The sale of a life insurance unit and an easing of catastrophe costs boosted Liberty Mutual Holding Co.’s net income for the second quarter to $981 million, well above the $126 million it saw in the same quarter last year.

Net income for first six months of 2018 reached $1.6 billion, versus $477 million for the first half of 2017.

Liberty Mutual Chairman and CEO David Long cited improvements in core underwriting results, investments and an after-tax gain of $464 million connected to the sale of Liberty Life Assurance of Boston as factors contributing to the gain.

The combined ratio was 97.9 for the quarter, a nearly 5-point improvement from the same period in 2017 as global catastrophes returned to more normal historical levels.

Net written premium in Q2 was $10 billion, 7.3 percent, or $685 million higher than the same period in 2017.

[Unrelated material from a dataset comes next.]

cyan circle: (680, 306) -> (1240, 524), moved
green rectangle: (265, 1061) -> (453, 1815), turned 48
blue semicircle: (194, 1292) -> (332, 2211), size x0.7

Some noteworthy changes for the quarter were:

  • Private passenger automobile net written premium increased $131 million. The company said this increase reflects increased rate to keep pace with U.S. industry loss cost trends, organic growth and higher retention in Global Retail Markets’ East and West market segments, and favorable foreign exchange due to the U.S. dollar fluctuating versus multiple currencies as compared to average rates in 2017.
  • Homeowners’ net written premium increased $96 million. The increase reflects rate increases within Global Retail Markets’ U.S. market segment.
  • Global Risk Solutions specialty insurance increased $235 million. The increase reflects the Ironshore acquisition (completed in May 2017), new business growth and favorable rate increases, and favorable foreign exchange due to the U.S. dollar weakening versus the euro and British pound as compared to the average rates in 2017. These increases were partially offset by additional reinsurance purchased.
  • Global Risk Solutions reinsurance NWP increased $168 million. The increase reflects new business growth, favorable rate increases and favorable foreign exchange due to the U.S. dollar weakening versus the euro and British pound as compared to the average rates in 2017.
  • Ironshore acquisition costs for the second quarter were $10 million, $16 million less than in the 2017 second quarter.